1. it should be easy by now

Hi folks,

you can see that I have posted quite a few trig questions recently, so I should have it by now!

But sadly no!

say I have cos 2x = 0 and I want the general solution.

$2x = cos^{-1}(0) = 90$ and 270 degrees

so $2x = \dfrac{\pi}{2} + n\pi$ where $n \in \mathcal{Z}$

therefore $x = \dfrac{\pi}{4} + \dfrac{n\pi}{2}$

but this is wrong!

The answer is $n\pi+ \dfrac{\pi}{4}$

in my answer, I put the general term in before dividing by 2 and this seems the way you guys have been doing it in previous posts.
So what's wrong this time?

2. Re: it should be easy by now

I agree with your solution, not "theirs" ...

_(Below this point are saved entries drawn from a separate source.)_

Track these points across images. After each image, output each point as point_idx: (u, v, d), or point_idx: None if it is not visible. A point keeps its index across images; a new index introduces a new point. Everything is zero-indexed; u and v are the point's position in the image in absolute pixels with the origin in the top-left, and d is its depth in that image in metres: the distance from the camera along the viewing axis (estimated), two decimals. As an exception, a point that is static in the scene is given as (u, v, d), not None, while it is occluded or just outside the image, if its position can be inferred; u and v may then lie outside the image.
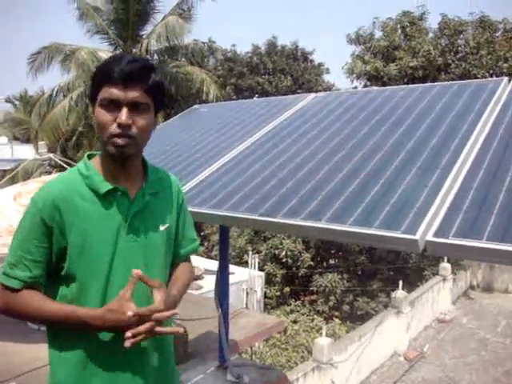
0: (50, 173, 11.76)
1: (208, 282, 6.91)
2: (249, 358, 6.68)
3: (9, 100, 27.56)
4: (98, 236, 1.32)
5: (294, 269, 11.78)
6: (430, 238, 1.46)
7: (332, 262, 12.89)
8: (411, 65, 13.88)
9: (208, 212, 2.07)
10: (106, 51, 13.17)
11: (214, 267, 3.47)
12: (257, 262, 9.71)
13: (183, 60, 14.67)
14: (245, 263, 10.58)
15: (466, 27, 14.15)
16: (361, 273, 12.49)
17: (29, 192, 3.76)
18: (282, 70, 19.33)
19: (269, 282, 11.32)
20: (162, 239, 1.44)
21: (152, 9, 13.69)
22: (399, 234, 1.50)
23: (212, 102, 12.31)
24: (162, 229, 1.44)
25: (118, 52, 12.92)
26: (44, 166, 13.46)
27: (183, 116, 3.87)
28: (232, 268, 6.66)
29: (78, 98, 12.86)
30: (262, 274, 9.90)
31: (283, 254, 11.44)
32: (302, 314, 10.93)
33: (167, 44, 13.41)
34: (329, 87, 19.69)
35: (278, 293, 11.71)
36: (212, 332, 3.74)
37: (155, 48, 13.77)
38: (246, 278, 8.97)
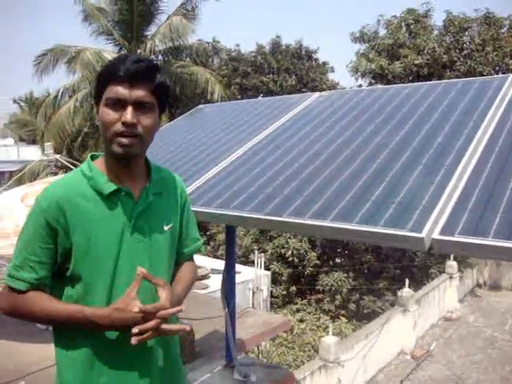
0: (57, 174, 11.81)
1: (214, 282, 6.90)
2: (255, 357, 6.68)
3: (15, 101, 27.77)
4: (103, 236, 1.32)
5: (300, 268, 11.77)
6: (436, 235, 1.45)
7: (338, 260, 12.88)
8: (416, 62, 13.82)
9: (214, 212, 2.07)
10: (110, 52, 13.25)
11: (221, 267, 3.47)
12: (263, 261, 9.70)
13: (188, 60, 14.69)
14: (251, 262, 10.57)
15: (471, 24, 14.07)
16: (367, 271, 12.46)
17: (36, 193, 3.77)
18: (287, 69, 19.28)
19: (275, 281, 11.31)
20: (166, 239, 1.44)
21: (156, 9, 13.74)
22: (405, 232, 1.50)
23: (217, 101, 12.33)
24: (166, 229, 1.44)
25: (123, 53, 12.97)
26: (50, 167, 13.50)
27: (188, 116, 3.87)
28: (238, 267, 6.65)
29: (83, 99, 12.94)
30: (268, 273, 9.88)
31: (289, 253, 11.44)
32: (309, 313, 10.91)
33: (171, 44, 13.47)
34: (333, 86, 19.61)
35: (284, 292, 11.70)
36: (219, 331, 3.75)
37: (160, 48, 13.82)
38: (252, 277, 8.96)
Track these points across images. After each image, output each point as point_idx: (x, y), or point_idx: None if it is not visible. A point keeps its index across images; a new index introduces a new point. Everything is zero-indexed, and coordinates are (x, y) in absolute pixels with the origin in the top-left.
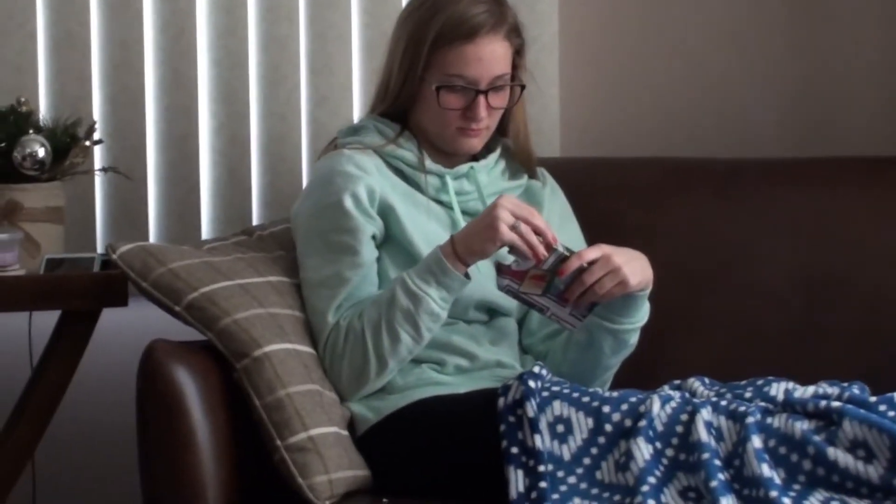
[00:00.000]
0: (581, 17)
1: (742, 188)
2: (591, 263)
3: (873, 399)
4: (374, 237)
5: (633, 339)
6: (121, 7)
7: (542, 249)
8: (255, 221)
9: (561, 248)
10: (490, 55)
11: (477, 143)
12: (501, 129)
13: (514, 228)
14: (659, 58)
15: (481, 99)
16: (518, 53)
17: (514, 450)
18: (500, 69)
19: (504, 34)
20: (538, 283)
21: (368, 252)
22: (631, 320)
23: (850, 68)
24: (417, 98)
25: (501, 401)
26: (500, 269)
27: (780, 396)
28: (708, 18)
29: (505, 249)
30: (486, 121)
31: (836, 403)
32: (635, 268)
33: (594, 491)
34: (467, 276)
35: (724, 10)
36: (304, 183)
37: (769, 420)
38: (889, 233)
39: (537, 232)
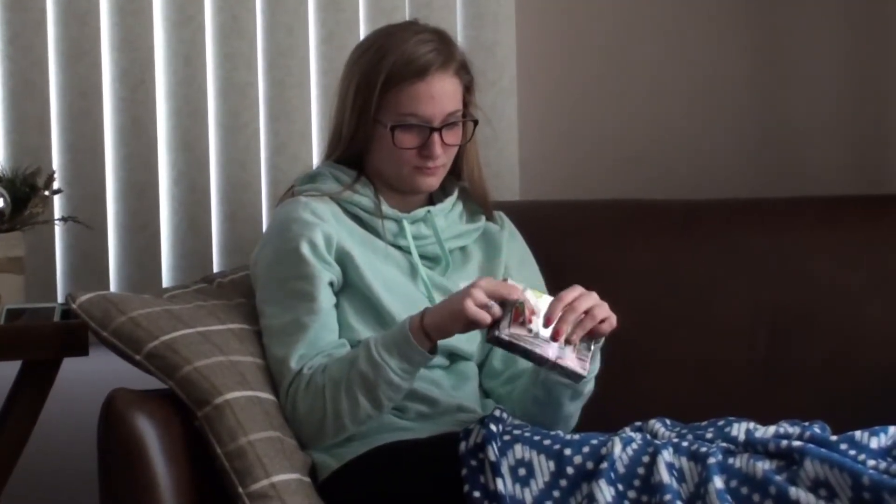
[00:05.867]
0: (539, 60)
1: (703, 228)
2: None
3: (834, 438)
4: (331, 284)
5: (590, 387)
6: (79, 57)
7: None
8: (215, 269)
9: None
10: (441, 92)
11: (434, 182)
12: (456, 171)
13: (485, 308)
14: (618, 100)
15: (436, 136)
16: (468, 90)
17: (476, 494)
18: (452, 106)
19: (453, 71)
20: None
21: (326, 299)
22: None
23: (809, 109)
24: (372, 141)
25: (463, 445)
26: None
27: (742, 437)
28: (668, 61)
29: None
30: (442, 158)
31: (797, 443)
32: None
33: None
34: (434, 350)
35: (684, 53)
36: (264, 229)
37: (731, 460)
38: (849, 270)
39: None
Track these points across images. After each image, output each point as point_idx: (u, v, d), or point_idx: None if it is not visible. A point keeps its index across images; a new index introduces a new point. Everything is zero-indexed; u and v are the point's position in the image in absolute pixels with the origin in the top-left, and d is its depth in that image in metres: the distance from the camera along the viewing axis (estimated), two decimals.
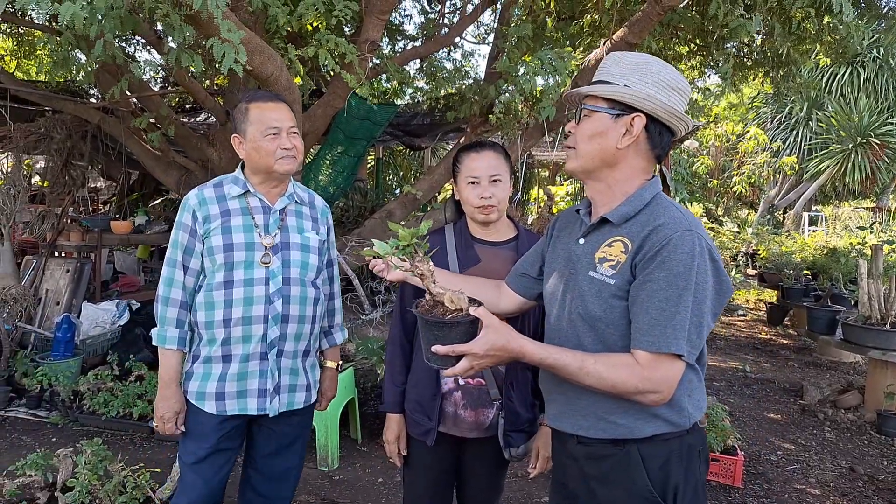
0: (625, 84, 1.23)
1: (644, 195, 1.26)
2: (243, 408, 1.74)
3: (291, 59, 2.96)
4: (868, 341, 4.18)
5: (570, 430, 1.30)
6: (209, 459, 1.75)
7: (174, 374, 1.74)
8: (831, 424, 4.18)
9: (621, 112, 1.24)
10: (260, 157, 1.72)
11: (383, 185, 7.74)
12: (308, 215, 1.86)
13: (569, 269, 1.32)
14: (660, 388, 1.17)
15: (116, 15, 2.16)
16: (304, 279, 1.79)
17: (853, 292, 4.97)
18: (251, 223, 1.74)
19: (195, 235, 1.73)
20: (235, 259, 1.70)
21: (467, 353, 1.16)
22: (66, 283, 4.84)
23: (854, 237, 9.11)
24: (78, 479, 2.36)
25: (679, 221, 1.20)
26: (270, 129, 1.70)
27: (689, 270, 1.16)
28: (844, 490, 3.21)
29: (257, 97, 1.76)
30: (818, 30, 3.70)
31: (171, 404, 1.73)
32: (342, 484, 3.10)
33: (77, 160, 5.18)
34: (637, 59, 1.26)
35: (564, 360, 1.18)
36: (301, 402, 1.83)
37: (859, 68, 10.55)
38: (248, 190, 1.77)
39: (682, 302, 1.15)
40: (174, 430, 1.75)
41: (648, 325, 1.16)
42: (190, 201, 1.74)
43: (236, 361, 1.72)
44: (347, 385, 3.44)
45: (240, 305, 1.70)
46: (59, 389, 3.75)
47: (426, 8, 5.09)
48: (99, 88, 4.38)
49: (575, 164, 1.31)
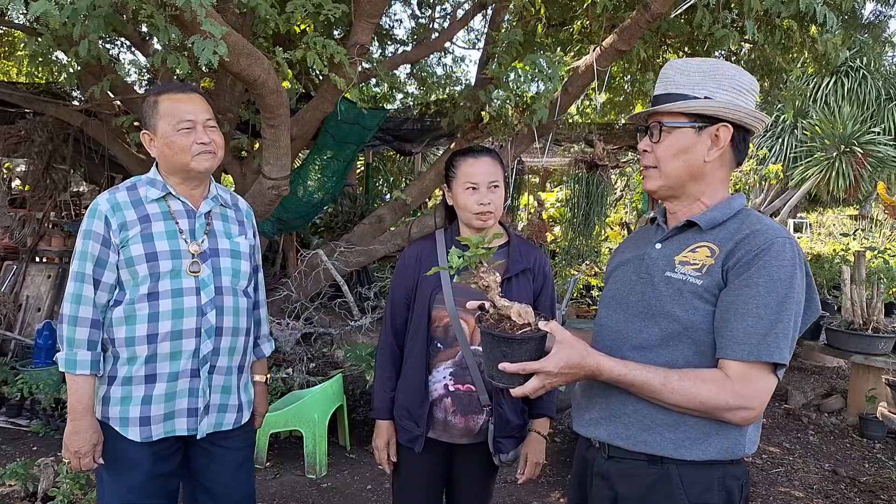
0: (705, 96, 1.17)
1: (733, 204, 1.21)
2: (170, 430, 1.57)
3: (280, 61, 2.93)
4: (851, 346, 4.23)
5: (604, 438, 1.21)
6: (146, 489, 1.57)
7: (88, 402, 1.53)
8: (815, 428, 4.22)
9: (704, 124, 1.18)
10: (174, 153, 1.55)
11: (373, 191, 7.70)
12: (234, 218, 1.71)
13: (640, 272, 1.25)
14: (752, 403, 1.08)
15: (100, 14, 2.12)
16: (236, 288, 1.64)
17: (837, 298, 5.03)
18: (175, 229, 1.58)
19: (109, 245, 1.53)
20: (161, 269, 1.53)
21: (540, 371, 1.08)
22: (48, 289, 4.74)
23: (838, 244, 9.25)
24: (59, 488, 2.32)
25: (778, 229, 1.14)
26: (184, 122, 1.53)
27: (791, 278, 1.09)
28: (827, 492, 3.24)
29: (167, 88, 1.62)
30: (803, 40, 3.76)
31: (88, 437, 1.52)
32: (330, 492, 3.06)
33: (59, 163, 5.09)
34: (703, 65, 1.20)
35: (647, 376, 1.10)
36: (230, 423, 1.67)
37: (843, 77, 10.73)
38: (169, 192, 1.60)
39: (784, 309, 1.08)
40: (92, 465, 1.55)
41: (744, 333, 1.07)
42: (100, 207, 1.54)
43: (163, 381, 1.55)
44: (336, 392, 3.40)
45: (168, 319, 1.53)
46: (40, 398, 3.67)
47: (417, 12, 5.09)
48: (82, 90, 4.31)
49: (658, 182, 1.23)
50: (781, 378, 1.12)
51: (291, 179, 3.62)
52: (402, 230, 4.45)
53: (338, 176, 4.82)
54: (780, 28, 3.54)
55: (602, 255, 6.88)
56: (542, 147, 4.50)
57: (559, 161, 7.92)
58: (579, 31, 4.32)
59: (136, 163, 4.33)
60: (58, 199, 5.31)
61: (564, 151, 6.92)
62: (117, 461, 1.57)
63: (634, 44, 3.36)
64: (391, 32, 5.29)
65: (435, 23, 4.87)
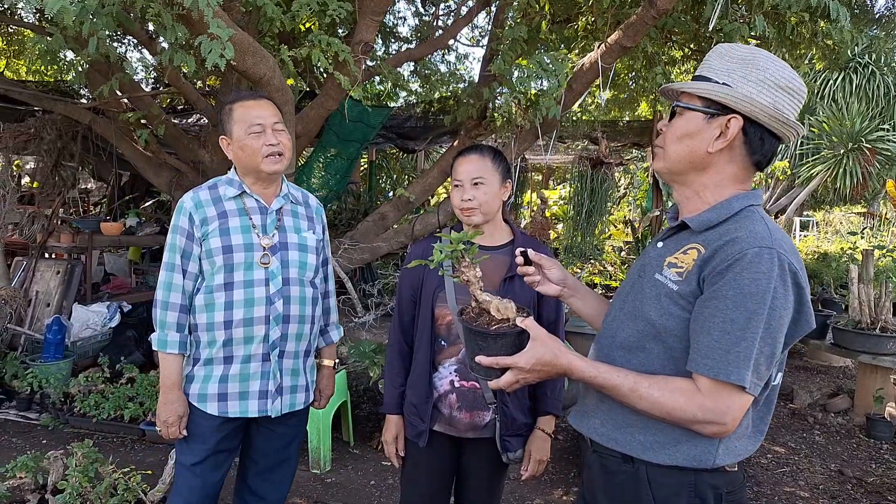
0: (724, 82, 1.10)
1: (733, 205, 1.12)
2: (244, 410, 1.74)
3: (284, 59, 2.94)
4: (858, 345, 4.20)
5: (584, 431, 1.25)
6: (208, 461, 1.76)
7: (176, 378, 1.73)
8: (821, 428, 4.19)
9: (717, 112, 1.11)
10: (246, 155, 1.71)
11: (376, 188, 7.71)
12: (304, 215, 1.87)
13: (641, 271, 1.24)
14: (721, 419, 1.04)
15: (108, 13, 2.14)
16: (303, 279, 1.79)
17: (844, 297, 5.00)
18: (249, 224, 1.74)
19: (192, 238, 1.72)
20: (235, 261, 1.70)
21: (512, 366, 1.10)
22: (57, 284, 4.79)
23: (845, 242, 9.18)
24: (69, 481, 2.34)
25: (761, 237, 1.05)
26: (254, 125, 1.69)
27: (763, 292, 1.01)
28: (833, 493, 3.23)
29: (240, 97, 1.76)
30: (812, 34, 3.73)
31: (175, 408, 1.72)
32: (334, 486, 3.08)
33: (67, 161, 5.13)
34: (745, 53, 1.12)
35: (616, 380, 1.09)
36: (301, 402, 1.85)
37: (851, 74, 10.64)
38: (245, 191, 1.76)
39: (751, 327, 1.01)
40: (178, 434, 1.74)
41: (708, 348, 1.04)
42: (185, 204, 1.73)
43: (238, 363, 1.72)
44: (340, 388, 3.43)
45: (241, 307, 1.70)
46: (49, 392, 3.72)
47: (420, 10, 5.09)
48: (90, 89, 4.35)
49: (661, 164, 1.21)
50: (758, 395, 1.07)
51: (296, 177, 3.64)
52: (406, 228, 4.46)
53: (341, 173, 4.84)
54: (788, 23, 3.51)
55: (605, 253, 6.86)
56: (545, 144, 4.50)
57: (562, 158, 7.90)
58: (584, 27, 4.31)
59: (143, 160, 4.36)
60: (66, 196, 5.36)
61: (568, 149, 6.90)
62: (191, 434, 1.75)
63: (640, 40, 3.35)
64: (395, 30, 5.29)
65: (439, 20, 4.87)
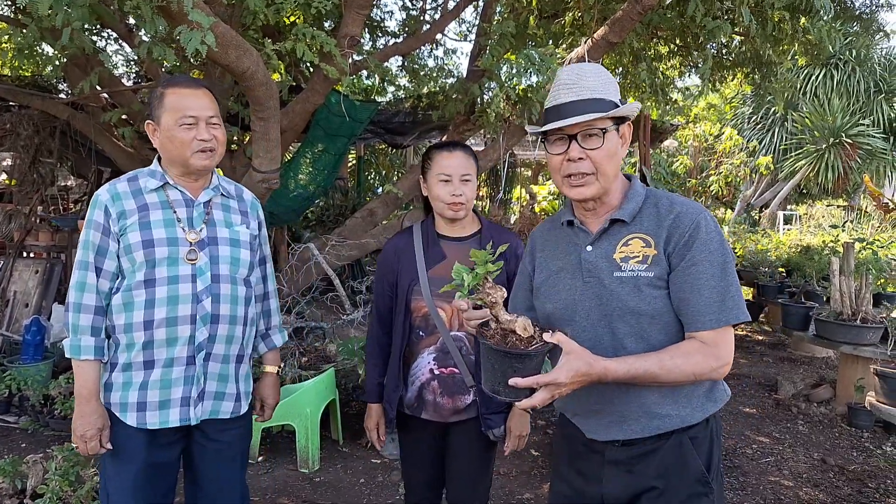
0: (619, 100, 1.28)
1: (637, 188, 1.32)
2: (164, 420, 1.58)
3: (269, 53, 2.89)
4: (839, 336, 4.27)
5: (620, 437, 1.29)
6: (144, 477, 1.59)
7: (93, 386, 1.57)
8: (804, 418, 4.26)
9: (619, 124, 1.29)
10: (174, 147, 1.58)
11: (365, 184, 7.66)
12: (236, 209, 1.73)
13: (584, 277, 1.31)
14: (728, 359, 1.22)
15: (84, 3, 2.08)
16: (234, 276, 1.66)
17: (826, 289, 5.07)
18: (172, 217, 1.60)
19: (109, 234, 1.58)
20: (157, 256, 1.56)
21: (551, 383, 1.11)
22: (36, 284, 4.69)
23: (827, 235, 9.32)
24: (48, 485, 2.29)
25: (692, 205, 1.27)
26: (187, 117, 1.55)
27: (721, 244, 1.23)
28: (816, 481, 3.28)
29: (176, 81, 1.61)
30: (794, 31, 3.77)
31: (93, 420, 1.56)
32: (323, 486, 3.06)
33: (45, 157, 5.02)
34: (597, 69, 1.30)
35: (644, 365, 1.18)
36: (228, 412, 1.67)
37: (833, 70, 10.79)
38: (167, 182, 1.63)
39: (728, 273, 1.22)
40: (98, 449, 1.58)
41: (706, 305, 1.20)
42: (101, 197, 1.59)
43: (159, 367, 1.57)
44: (328, 386, 3.40)
45: (163, 305, 1.55)
46: (28, 394, 3.64)
47: (408, 4, 5.05)
48: (68, 83, 4.25)
49: (596, 188, 1.28)
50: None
51: (282, 173, 3.60)
52: (394, 224, 4.44)
53: (329, 169, 4.79)
54: (771, 20, 3.54)
55: None
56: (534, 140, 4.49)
57: None
58: (571, 23, 4.30)
59: (124, 156, 4.28)
60: (45, 194, 5.25)
61: None
62: (117, 448, 1.60)
63: (626, 36, 3.35)
64: (382, 24, 5.25)
65: (426, 14, 4.83)
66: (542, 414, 4.06)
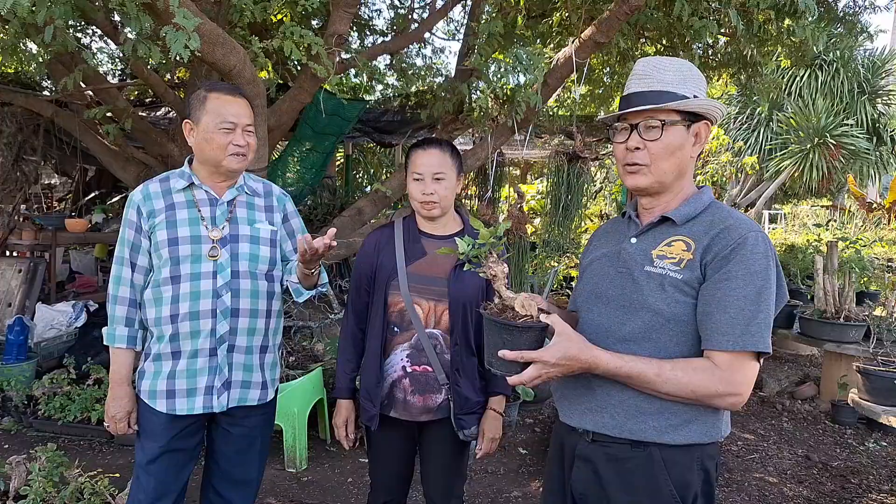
0: (693, 95, 1.23)
1: (703, 198, 1.27)
2: (191, 407, 1.70)
3: (256, 51, 2.88)
4: (823, 334, 4.33)
5: (591, 427, 1.26)
6: (162, 460, 1.71)
7: (125, 372, 1.72)
8: (789, 415, 4.32)
9: (691, 121, 1.24)
10: (210, 148, 1.68)
11: (353, 183, 7.63)
12: (261, 206, 1.81)
13: (617, 267, 1.29)
14: (739, 389, 1.13)
15: (67, 0, 2.05)
16: (254, 272, 1.74)
17: (810, 287, 5.14)
18: (197, 216, 1.71)
19: (141, 232, 1.70)
20: (181, 253, 1.67)
21: (538, 360, 1.11)
22: (19, 283, 4.63)
23: (811, 234, 9.45)
24: (32, 486, 2.27)
25: (749, 222, 1.20)
26: (226, 122, 1.65)
27: (766, 269, 1.15)
28: (800, 477, 3.33)
29: (219, 87, 1.71)
30: (779, 32, 3.81)
31: (123, 404, 1.71)
32: (311, 485, 3.05)
33: (29, 155, 4.96)
34: (679, 65, 1.26)
35: (642, 367, 1.14)
36: (255, 399, 1.78)
37: (817, 71, 10.91)
38: (193, 182, 1.72)
39: (763, 300, 1.14)
40: (126, 429, 1.73)
41: (728, 324, 1.12)
42: (135, 197, 1.72)
43: (185, 358, 1.69)
44: (316, 385, 3.39)
45: (186, 300, 1.66)
46: (11, 394, 3.59)
47: (396, 2, 5.04)
48: (52, 80, 4.19)
49: (649, 179, 1.26)
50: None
51: (269, 171, 3.58)
52: (383, 223, 4.43)
53: (317, 168, 4.78)
54: (756, 21, 3.58)
55: (581, 246, 6.94)
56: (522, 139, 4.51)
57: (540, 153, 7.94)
58: (558, 23, 4.32)
59: (108, 154, 4.23)
60: (28, 192, 5.18)
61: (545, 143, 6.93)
62: (145, 432, 1.73)
63: (613, 36, 3.37)
64: (370, 23, 5.23)
65: (414, 13, 4.83)
66: (530, 412, 4.08)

the cosine function equals zero at odd-multiples of $\dfrac{\pi}{2}$

$\cos(2x)=0 \implies 2x=\dfrac{\pi}{2}(2n+1), \, n\in \mathbb{Z}$

$x=\dfrac{\pi}{4}(2n+1) = \dfrac{\pi}{4}+\dfrac{n\pi}{2}$

so, $x$ is all odd-multiples of $\dfrac{\pi}{4}$

consider $x=\dfrac{3\pi}{4} \implies \cos(2x) = \cos\left(\dfrac{3\pi}{2}\right) =0$

"their" solution skips that value (and other ones) for $x$ ...

$\dfrac{\pi}{4} + n\pi = \dfrac{\pi}{4}, \dfrac{5\pi}{4}, \dfrac{9\pi}{4}, \, ...$

3. Re: it should be easy by now

Your answer is correct. The answer given is only half right, it would need to be \displaystyle \begin{align*} \left\{ \frac{\pi}{4} , \frac{3\,\pi}{4} \right\} + n\,\pi \end{align*}.

4. Re: it should be easy by now

Thanks to skeeter (again) and to Prove It.

I was on the brink of giving up maths altogether!

You have restored my faith.

Thanks Gents

5. Re: it should be easy by now

If you are planning on taking calculus, I encourage you to work overtime and become comfortable with trig. You will encounter a lot of trigonometry in calculus.

6. Re: it should be easy by now

Thanks for the encouragement.